Wie sehr die Musiker unserer Zeit, selbst so profilierte wie den designierten Oratorien-Papst Hans-Christoph Rademann, die „Schere im Kopf“ in den künstlerischen Entscheidungen lenkt, wurde in einem Werkgespräch über Bachs Hohe Messe im Deutschlandradio Kultur im Januar 2016 deutlich, als er seinen Interpretationsansatz erläuterte: „Es muss das Bekenntnishafte drin sein, also eine Kraft haben. Es wird also nicht federleicht sein, sondern es wird kräftig. Aber das Kräftige ohne Erstarrung, flexibel im Klang. Natürlich ungemein vom Wort ausgehend, so dass man das Wort verlebendigt. Das  ist für mich existenziell bedeutsam, man muss den Gedankenraum anreissen, der hinter den Worten ist. […] Die Überzeugungskraft, die Überwältigung, das ist der Weg, den ich im Prinzip versuche einzuschlagen. Und 'Silbermann', das ist für mich auch ein entscheidendes Wort. Das klingende Exponat ist vorhanden und diese faszinierende Klangmischung sollte man auch auf das Orchester und den Chor übertragen, um einfach auch relativ auf der sicheren Seite zu sein, wie könnte es geklungen haben. […] Und ich glaube, dass zur Wahrhaftigkeit eben auch dazugehört, möglichst nah an die klangliche Qualität der Bachzeit heranzukommen.“ (10) Wenn auch das Bekenntnishafte, die Überwältigung Ziele einer Interpretation sein sollen – da ist sie dann doch wieder, die Rückversicherung der eigenen Haltung in der „Wahrhaftigkeit“ einer historischen „Richtigkeit“. Das Verharren „in der Reizschwelle seiner [Bachs] Zeit“ (10)  bremst den Interpreten in seinen Möglichkeiten aus. Dass dann doch in der klanglichen Realisierung bei Rademann die Chorstimmen etwa in den Fugeneinsätzen des Credo I so gar nicht „überwältigend“, sondern eher flau, geradezu substanzlos und brav klingen, steht auf einem anderen Blatt. Da haben sich die Hörerwartungen offensichtlich erheblich in Richtung eines Mainstreams gewandelt. Und nota bene: Auf Silbermann als das "klingende Exponat" konnte sich auch Karl Richter, an der größten Silbermann-Orgel im Freiberger Dom aufgewachsen, legitim berufen. Allerdings bekannte er sich im Klangbild seiner Bach-Aufführungen auch zur fast raumsprengenden Klangfülle ihres Organo pleno, das eben auch die "Reizschwelle der Zeit Bachs" bestimmte!

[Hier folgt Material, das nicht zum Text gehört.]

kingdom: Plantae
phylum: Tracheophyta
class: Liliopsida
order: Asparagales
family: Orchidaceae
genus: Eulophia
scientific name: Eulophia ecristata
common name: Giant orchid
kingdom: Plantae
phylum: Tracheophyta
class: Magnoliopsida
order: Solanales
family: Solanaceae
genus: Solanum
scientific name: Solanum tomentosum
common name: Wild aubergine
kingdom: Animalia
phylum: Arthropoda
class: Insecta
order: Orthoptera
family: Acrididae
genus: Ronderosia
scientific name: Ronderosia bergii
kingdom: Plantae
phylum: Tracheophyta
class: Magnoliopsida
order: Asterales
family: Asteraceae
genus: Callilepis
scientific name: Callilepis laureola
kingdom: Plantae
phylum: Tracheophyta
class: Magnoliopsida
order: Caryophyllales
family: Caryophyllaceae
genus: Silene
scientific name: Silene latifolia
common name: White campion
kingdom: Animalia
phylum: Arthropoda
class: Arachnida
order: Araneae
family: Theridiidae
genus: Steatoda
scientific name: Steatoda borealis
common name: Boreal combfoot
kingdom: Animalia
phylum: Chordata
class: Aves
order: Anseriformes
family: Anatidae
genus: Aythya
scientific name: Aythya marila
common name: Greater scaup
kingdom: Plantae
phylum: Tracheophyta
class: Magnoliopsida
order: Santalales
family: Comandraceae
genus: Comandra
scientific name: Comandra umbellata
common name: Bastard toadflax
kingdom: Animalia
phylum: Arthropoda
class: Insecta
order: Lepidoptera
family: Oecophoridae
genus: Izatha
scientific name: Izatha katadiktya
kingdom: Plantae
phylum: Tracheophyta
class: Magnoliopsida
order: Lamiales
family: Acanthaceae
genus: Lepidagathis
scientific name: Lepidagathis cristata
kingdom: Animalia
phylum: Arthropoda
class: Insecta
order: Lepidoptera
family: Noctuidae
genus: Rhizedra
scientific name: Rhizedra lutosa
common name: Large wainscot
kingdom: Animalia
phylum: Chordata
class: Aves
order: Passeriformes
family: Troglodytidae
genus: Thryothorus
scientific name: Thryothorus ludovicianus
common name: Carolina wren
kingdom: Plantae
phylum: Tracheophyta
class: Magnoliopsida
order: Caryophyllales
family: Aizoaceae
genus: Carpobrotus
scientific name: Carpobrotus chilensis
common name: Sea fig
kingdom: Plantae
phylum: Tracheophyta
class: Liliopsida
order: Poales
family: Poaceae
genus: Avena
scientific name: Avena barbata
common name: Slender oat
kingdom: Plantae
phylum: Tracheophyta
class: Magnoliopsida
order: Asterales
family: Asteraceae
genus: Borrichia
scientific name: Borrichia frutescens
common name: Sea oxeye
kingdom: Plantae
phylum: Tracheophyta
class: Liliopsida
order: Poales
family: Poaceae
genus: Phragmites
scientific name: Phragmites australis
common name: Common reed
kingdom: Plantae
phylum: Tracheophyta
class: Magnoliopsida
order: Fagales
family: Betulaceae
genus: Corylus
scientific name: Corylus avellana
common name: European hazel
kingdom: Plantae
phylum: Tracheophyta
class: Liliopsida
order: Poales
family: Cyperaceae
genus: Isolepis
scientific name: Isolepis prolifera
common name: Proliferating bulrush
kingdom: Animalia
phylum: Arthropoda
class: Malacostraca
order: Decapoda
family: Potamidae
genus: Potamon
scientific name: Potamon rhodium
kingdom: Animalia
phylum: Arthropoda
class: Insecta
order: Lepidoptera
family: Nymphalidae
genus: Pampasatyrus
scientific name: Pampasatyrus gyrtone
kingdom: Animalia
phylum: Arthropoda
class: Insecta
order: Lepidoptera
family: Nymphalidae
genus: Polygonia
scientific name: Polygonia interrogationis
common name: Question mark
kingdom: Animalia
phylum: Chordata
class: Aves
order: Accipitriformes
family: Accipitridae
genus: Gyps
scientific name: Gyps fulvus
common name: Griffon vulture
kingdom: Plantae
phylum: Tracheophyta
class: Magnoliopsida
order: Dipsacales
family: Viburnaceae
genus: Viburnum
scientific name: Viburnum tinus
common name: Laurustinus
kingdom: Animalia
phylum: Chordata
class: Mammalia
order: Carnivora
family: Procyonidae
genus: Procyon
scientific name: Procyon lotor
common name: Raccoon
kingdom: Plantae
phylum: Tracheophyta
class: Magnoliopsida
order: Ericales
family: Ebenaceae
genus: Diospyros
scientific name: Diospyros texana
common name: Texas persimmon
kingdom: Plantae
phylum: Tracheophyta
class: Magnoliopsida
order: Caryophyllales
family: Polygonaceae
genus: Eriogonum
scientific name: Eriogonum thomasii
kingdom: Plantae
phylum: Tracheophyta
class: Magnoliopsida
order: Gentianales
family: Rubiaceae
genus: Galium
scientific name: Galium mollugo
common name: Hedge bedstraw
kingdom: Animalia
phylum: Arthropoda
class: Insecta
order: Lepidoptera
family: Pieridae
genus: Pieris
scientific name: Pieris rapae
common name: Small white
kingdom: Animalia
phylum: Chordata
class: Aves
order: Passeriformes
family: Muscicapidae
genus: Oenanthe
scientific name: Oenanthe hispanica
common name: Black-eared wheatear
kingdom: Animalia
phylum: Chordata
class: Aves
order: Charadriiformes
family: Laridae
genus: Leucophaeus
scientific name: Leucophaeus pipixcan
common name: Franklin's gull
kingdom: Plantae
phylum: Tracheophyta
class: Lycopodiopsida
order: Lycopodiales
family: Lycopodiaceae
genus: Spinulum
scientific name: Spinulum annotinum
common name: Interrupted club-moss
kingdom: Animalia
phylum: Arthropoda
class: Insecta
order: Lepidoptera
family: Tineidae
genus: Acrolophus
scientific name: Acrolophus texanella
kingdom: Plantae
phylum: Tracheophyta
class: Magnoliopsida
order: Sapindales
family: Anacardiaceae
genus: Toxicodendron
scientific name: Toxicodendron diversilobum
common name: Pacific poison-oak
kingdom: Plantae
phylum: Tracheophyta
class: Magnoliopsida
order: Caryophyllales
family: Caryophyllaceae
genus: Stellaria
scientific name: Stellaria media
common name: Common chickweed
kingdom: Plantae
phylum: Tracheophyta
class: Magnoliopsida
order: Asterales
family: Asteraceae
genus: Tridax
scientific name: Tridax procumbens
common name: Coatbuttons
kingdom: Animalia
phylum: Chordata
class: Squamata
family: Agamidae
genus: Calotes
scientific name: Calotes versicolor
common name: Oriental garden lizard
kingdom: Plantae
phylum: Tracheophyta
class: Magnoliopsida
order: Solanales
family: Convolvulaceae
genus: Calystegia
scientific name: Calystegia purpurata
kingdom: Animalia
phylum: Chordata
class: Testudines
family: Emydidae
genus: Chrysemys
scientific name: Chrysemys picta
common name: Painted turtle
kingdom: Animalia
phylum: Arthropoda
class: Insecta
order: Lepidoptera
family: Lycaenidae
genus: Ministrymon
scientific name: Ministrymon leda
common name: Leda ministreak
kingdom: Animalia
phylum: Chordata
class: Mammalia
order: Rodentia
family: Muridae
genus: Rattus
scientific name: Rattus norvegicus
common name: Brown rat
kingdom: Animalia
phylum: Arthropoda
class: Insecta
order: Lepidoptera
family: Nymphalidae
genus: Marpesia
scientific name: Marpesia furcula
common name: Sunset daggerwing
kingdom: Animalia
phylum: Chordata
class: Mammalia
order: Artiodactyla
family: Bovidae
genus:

Ein Nachtrag am Rande zu zwei erst jüngst in der "Szene" verlautbarten Äußerungen zum Thema "Orgel":

Im Programmheft zum Abschlusskonzert des Musikfests Stuttgart, veranstaltet durch die Internationale Bachakademie Stuttgart, hieß es: "Im Jahr 2013 wurde in der Schlosskapelle von Seerhausen, in der Nähe von Riesa, ein schwer beschädigtes Truhenpositiv (eine tragbare Kastenorgel) gefunden, von dem nahezu sämtliche Orgelpfeifen und die Klaviatur fehlten. [...] Eingehende Untersuchungen und Vergleiche des erhaltenen Materials (darunter eine Zinnpfeife, eine Taste und das Schnitzwerk auf dem Einsetzer unter der Klaviatur) mit komplett erhaltenen Orgeln aus dem 18. Jahrhundert [...] erbrachten schließlich den Nachweis, das es sich bei dem Truhenpositiv aus Seerhausen um ein Instrument aus der Werkstatt des berühmten sächischen Orgelbauers und Bach-Zeitgenossen Gottfried Silbermann handelt. [...] hat die Internationale Bachakademie von der Orgelbauwerkstatt Wegscheider (Dresden) einen Nachbau dieses Truhenpositivs von Gottfried Silbermann anfertigen lassen. Als Exponat eines mitteldeutschen Barockklangs verkörpert er das Herzstück einer neuen Ensemblekultur aus Chor und Barockorchester mit historischen Instrumenten. [...] Als originalgetreues Exponat barocker Klangvorstellungen verkörpert dieser Nachbau das ideelle Zentrum einer Bachakademie der Zukunft." (11)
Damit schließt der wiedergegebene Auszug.